→ **Assignment**: Return every row below unchanged, keeping each line as it appears.

→ **Dataset excerpts**:
###

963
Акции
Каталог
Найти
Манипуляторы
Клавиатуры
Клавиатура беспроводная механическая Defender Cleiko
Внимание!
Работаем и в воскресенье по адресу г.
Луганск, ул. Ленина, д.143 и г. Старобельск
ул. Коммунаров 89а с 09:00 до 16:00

###

→ **Exercise result**:
963
Акции
Каталог
Найти
Манипуляторы
Клавиатуры
Клавиатура беспроводная механическая Defender Cleiko
Внимание!
Работаем и в воскресенье по адресу г.
Луганск, ул. Ленина, д.143 и г. Старобельск
ул. Коммунаров 89а с 09:00 до 16:00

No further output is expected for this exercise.